Tobias shot her a what’s wrong with you? frown. “I’m not actually Ryan’s attorney, so she’s not telling me.”
Lila ignored the sarcasm and watched the staff of the sheriff’s office scurry around. For once they weren’t focused on her and whispering in the loud way men often did when they wanted you to know what they really thought about you. Today they answered phones and a few circled in a back corner near the biggest glassed-in office. No one paid any attention to her. It was almost as if they forced themselves not to.
She shook her head. “I don’t understand this. This thing with Aaron’s phone makes no sense.”
Tobias guided her around the corner from the main room to the quieter hallway leading to the front doors. “Lila, you need to focus. It’s looking like Ryan is involved in Aaron’s disappearance, or at least met up with him close to the time when he died, which is a problem, since he never disclosed that.”
“That can’t be right.”
Tobias leaned against the wall with his arms crossed over his chest. “You’re that sure?”
“There’s no tie between them.” Every time she said or thought the words, she felt more confident in them being true.

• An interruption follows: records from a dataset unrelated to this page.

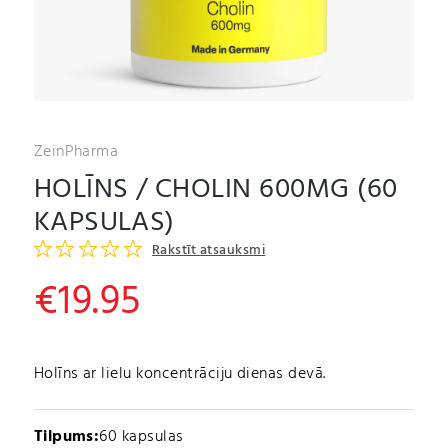
ZeinPharma
HOLĪNS / CHOLIN 600MG (60
KAPSULAS)
Rakstīt atsauksmi
€
19.95
Holīns ar lielu koncentrāciju dienas devā.
Tilpums:
60 kapsulas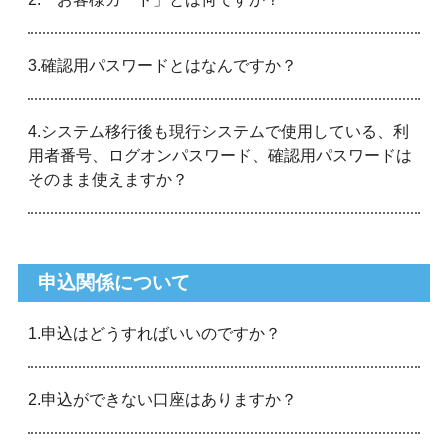
3.確認用パスワードとはなんですか？
4.システム移行後も現行システムで使用している、利
用者番号、ログオンパスワード、確認用パスワードは
そのまま使えますか？
申込関係について
1.申込はどうすればいいのですか？
2.申込ができない口座はありますか？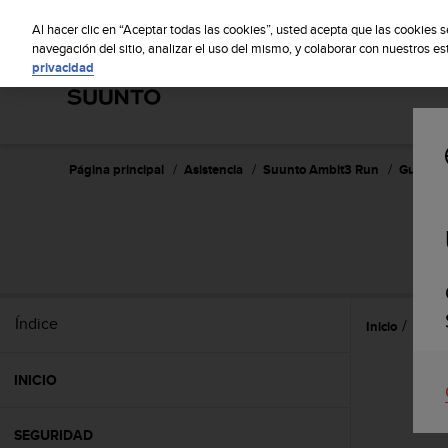
S
S
u
Al hacer clic en “Aceptar todas las cookies”, usted acepta que las cookies 
u
navegación del sitio, analizar el uso del mismo, y colaborar con nuestros e
privacidad
n
t
o
m
a
n
Página principal
Asistencia
Suunto Ambit3 Run
Guía del
t
i
e
n
e
s
u
Índice
Inicio
Caract
c
o
m
INICIO
p
r
o
SEGURIDAD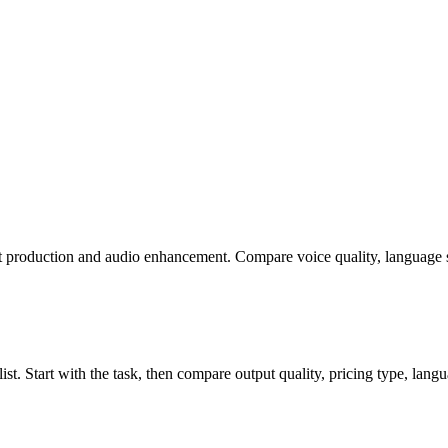
st production and audio enhancement. Compare voice quality, language s
t. Start with the task, then compare output quality, pricing type, langua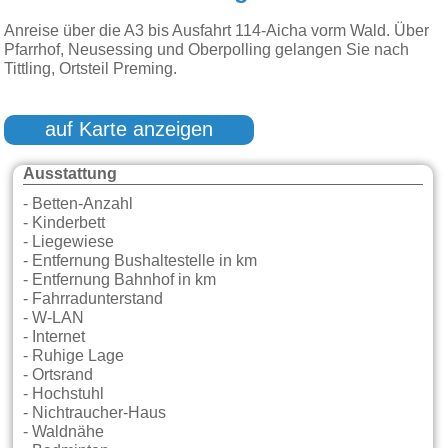
Anreise über die A3 bis Ausfahrt 114-Aicha vorm Wald. Über
Pfarrhof, Neusessing und Oberpolling gelangen Sie nach
Tittling, Ortsteil Preming.
auf Karte anzeigen
Ausstattung
- Betten-Anzahl
- Kinderbett
- Liegewiese
- Entfernung Bushaltestelle in km
- Entfernung Bahnhof in km
- Fahrradunterstand
- W-LAN
- Internet
- Ruhige Lage
- Ortsrand
- Hochstuhl
- Nichtraucher-Haus
- Waldnähe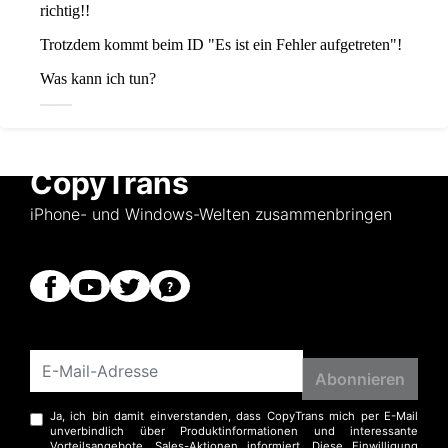
CopyTrans
iPhone- und Windows-Welten zusammenbringen
Ja, ich bin damit einverstanden, dass CopyTrans mich per E-Mail
unverbindlich über Produktinformationen und interessante
Vorteilsangebote, Sales-Aktionen informiert. Diese Einwilligung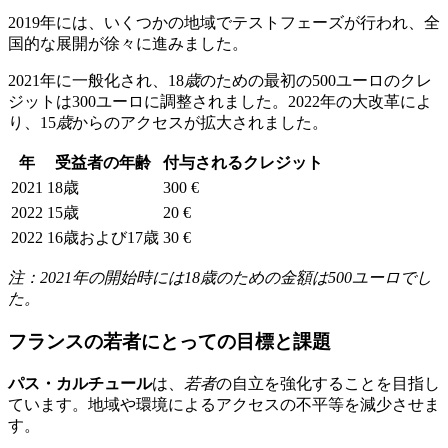
2019年には、いくつかの地域でテストフェーズが行われ、全
国的な展開が徐々に進みました。
2021年に一般化され、18
歳
のための最初の500ユーロのクレ
ジットは300ユーロに調整されました。2022年の大改革によ
り、15
歳
からのアクセスが拡大されました。
年
受益者の年齢
付与されるクレジット
2021
18歳
300 €
2022
15歳
20 €
2022
16歳および17歳
30 €
注：2021年の開始時には18歳のための金額は500ユーロでし
た。
フランスの若者にとっての目標と課題
パス・カルチュール
は、
若者
の自立を強化することを目指し
ています。地域や環境によるアクセスの不平等を減少させま
す。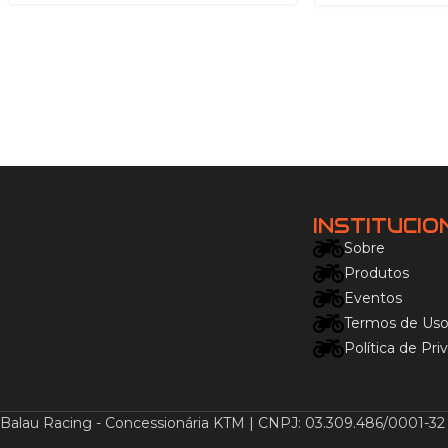
INSTITUCIO
Sobre
Produtos
Eventos
Termos de Us
Política de Pri
Balau Racing - Concessionária KTM | CNPJ: 03.309.486/0001-32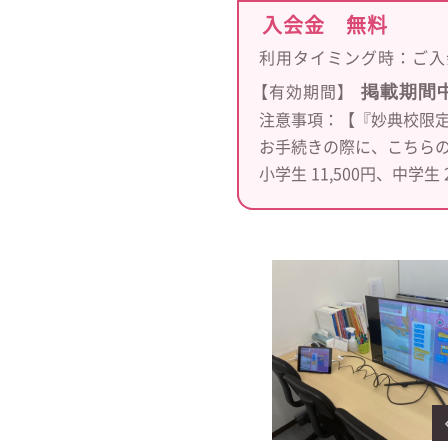
入会金 無料
利用タイミング時：
ご入
掲載期間
【有効期間】
注意事項：【『妙典校限定
お手続きの際に、こちら
小学生 11,500円、中学生 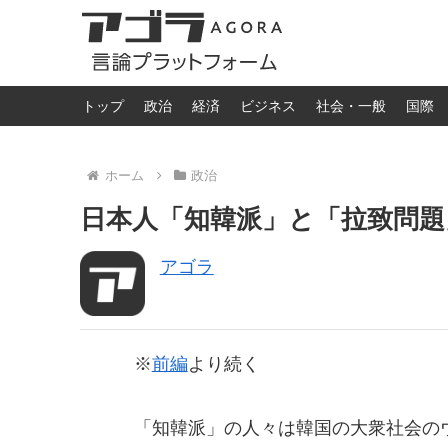
トップ
政治
経済
ビジネス
社会・一般
国際
ホーム
政治
日本人「知韓派」と「拉致問題」（
アゴラ
※
前編
より続く
「知韓派」の人々は韓国の大衆社会の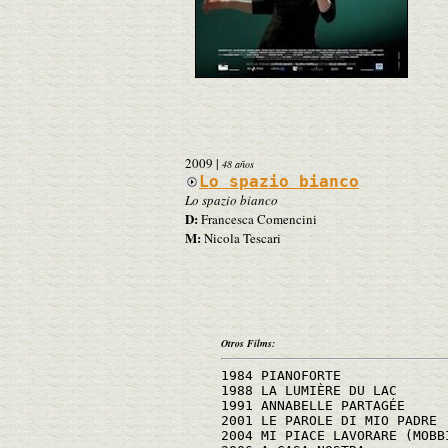
2009
|
48 años
Lo spazio bianco
Lo spazio bianco
D:
Francesca Comencini
M:
Nicola Tescari
Otros Films:
1984 PIANOFORTE
1988 LA LUMIÈRE DU LAC
1991 ANNABELLE PARTAGÉE
2001 LE PAROLE DI MIO PADRE
2004 MI PIACE LAVORARE (MOBB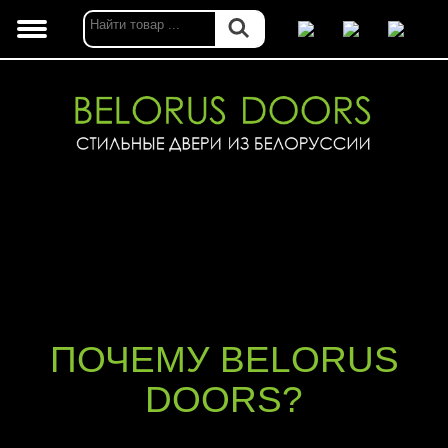
ПОЧЕМУ BELORUS
DOORS?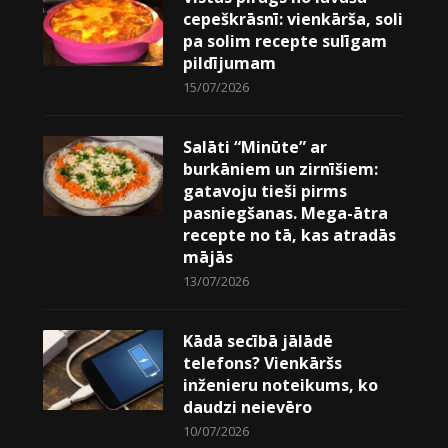
cepeškrāsnī: vienkārša, soli
pa solim recepte sulīgam
pildījumam
15/07/2026
Salāti “Minūte” ar
burkāniem un zirnīšiem:
gatavoju tieši pirms
pasniegšanas. Mega-ātra
recepte no tā, kas atradās
mājās
13/07/2026
Kādā secībā jālādē
telefons? Vienkāršs
inženieru noteikums, ko
daudzi neievēro
10/07/2026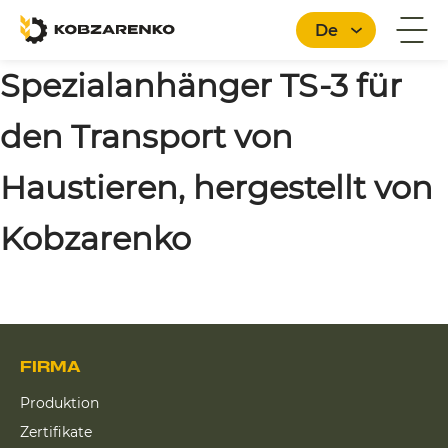
De
Spezialanhänger TS-3 für
den Transport von
Deutsch
Haustieren, hergestellt von
Kobzarenko
FIRMA
Produktion
Zertifikate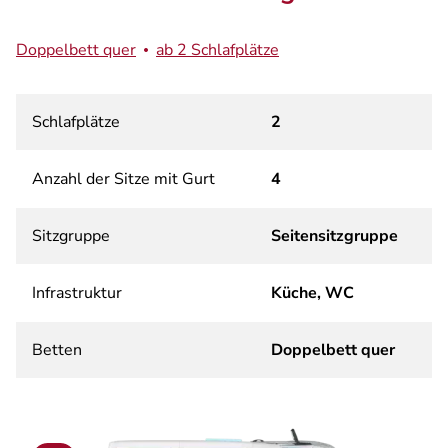
Doppelbett quer
ab 2 Schlafplätze
Schlafplätze
2
Anzahl der Sitze mit Gurt
4
Sitzgruppe
Seitensitzgruppe
Infrastruktur
Küche, WC
Betten
Doppelbett quer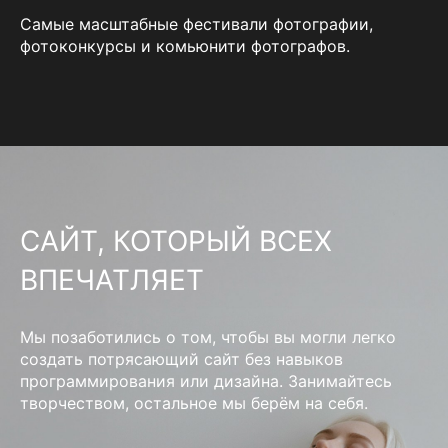
Самые масштабные фестивали фотографии,
фотоконкурсы и комьюнити фотографов.
САЙТ, КОТОРЫЙ ВСЕХ
ВПЕЧАТЛЯЕТ
Мы позаботились о том, чтобы вы могли легко
создать потрясающий сайт без навыков
программирования или дизайна. Занимайтесь
творчеством, остальное мы берём на себя.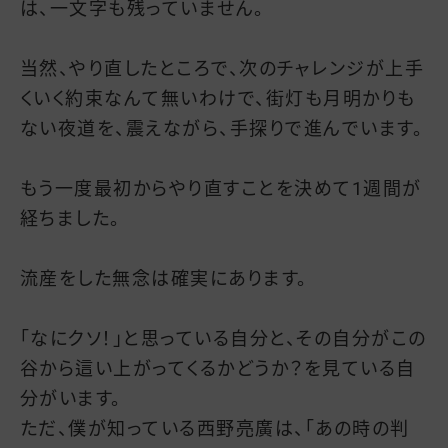
は、一文字も残っていません。
当然、やり直したところで、次のチャレンジが上手
くいく約束なんて無いわけで、街灯も月明かりも
ない夜道を、震えながら、手探りで進んでいます。
もう一度最初からやり直すことを決めて1週間が
経ちました。
流産をした無念は確実にあります。
「なにクソ！」と思っている自分と、その自分がこの
谷から這い上がってくるかどうか？を見ている自
分がいます。
ただ、僕が知っている西野亮廣は、「あの時の判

That original assumption of this being something other than “real” evidence of wrongdoing by Ryan sounded right to her.
Tobias shook his head. “Well, there’s you. You’re a pretty big link between them.”
“Neither one of them would fight to the death over me.” They’d proven that through their omissions and behaviors.
Tobias swore under his breath. “Is it possible you’re selling yourself short?”
“I know both of them.” He didn’t. Tobias sided with her out of years of loyalty. He knew she held back and didn’t fight her. He was her toughest critic and biggest cheerleader. “Neither would be bothered unless it was to get together and talk about how much I suck.”
“Enough with that kind of talk.”
She ignored his frown and the slap of his voice. “I’m serious. Something else is going on here.”
“You have a theory. Tell me.”
Not yet. She knew better. “It’s not that simple.”
Something sinister played out around her, which meant Aaron stood behind it. His rotting core guided this. She could only guess he’d been following the podcast. He’d love that sort of attention from the recent-college-graduate-turned-podcaster. But a bigger benefit existed, and it had nothing to do with a podcast. Getting back at her through Ryan was exactly Aaron’s style. Forget about hitting her straight on. He’d try to disable her from behind.
Tobias dropped his voice even lower. “I think we should tell Ginny about the videos.”